Leaving aside the correctness of the traslation suggested by architect Villani and the relevance in this context (see article comments), I think Prof. Villani interpretation should still taken _cum grano salis_: from the Corriere account, the ritual with this meaning seems well attested, but I don't known any other example (or, actually, any textual reference that supports her interpretation).
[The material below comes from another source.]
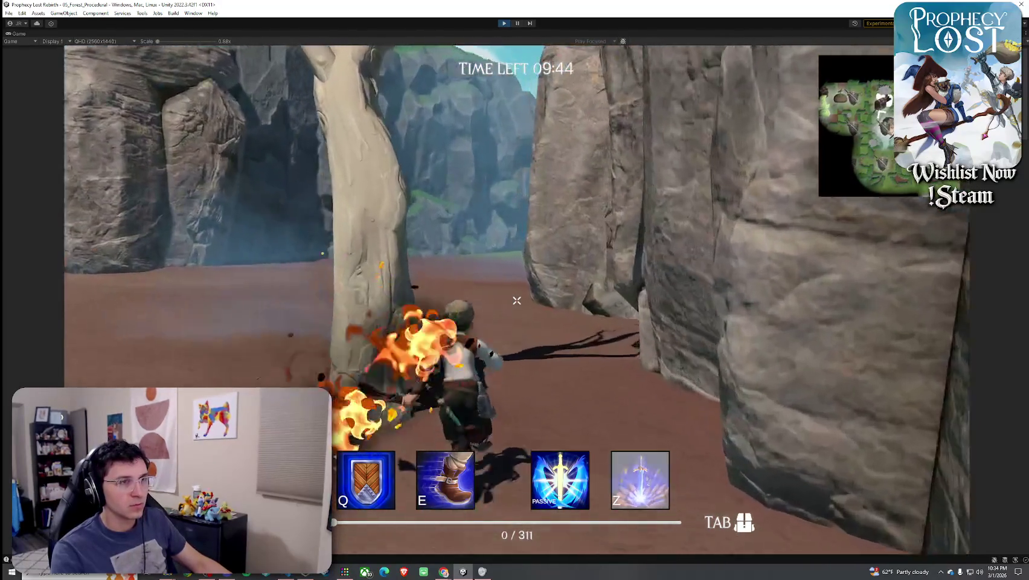
{"action": "key", "text": "w"}
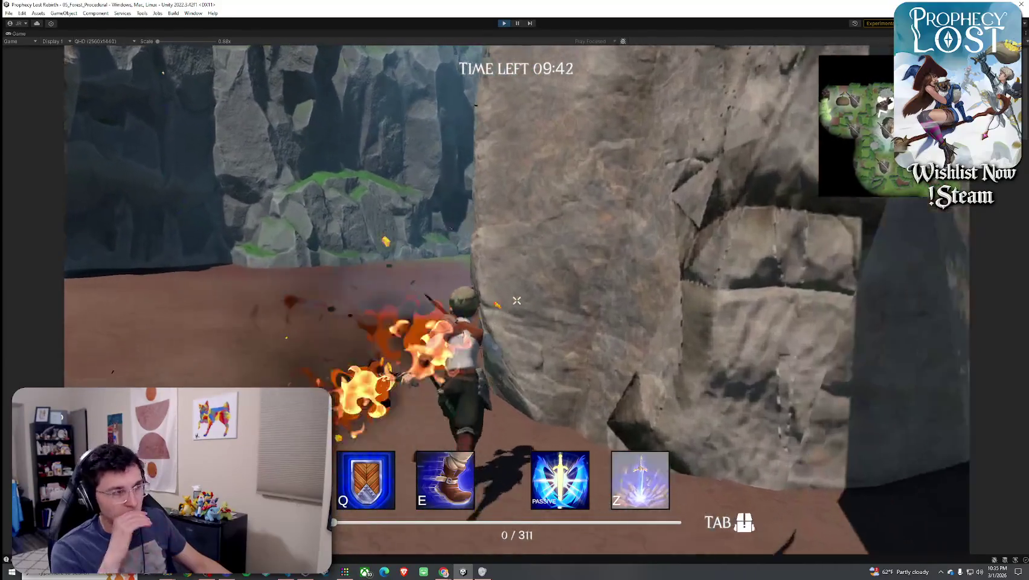
{"action": "key", "text": "w"}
BTW: we must bear in mind that we are in a period that precedes the first witch-hunts, so the prohibition to be buried in consecrated ground might be inactual, because she will not labeled as a witch by the clergy. I think we should wait for the scientific publication for additional details about cause of death, time of the burial and if they can determine when the nails were placed in the mounth (at the time of burial? after some times, as in the Venice case of two/three centuries later?)

Roberto Labanti

Kristina Killgrove said...

Thanks for weighing in on Villani's suggestion, Anonymous and Roberto. I didn't read the Corriere comments, but I was intrigued by the new suggestion for the purpose of nails in the mouth. It's been a month of "revenants" in the news, to the point that I question the interpretation of any "anomalous" burial. Maybe "witch" is the best interpretation, but I like it when there's a "differential diagnosis" - does "witch" or "adulteress" make more sense to the experts?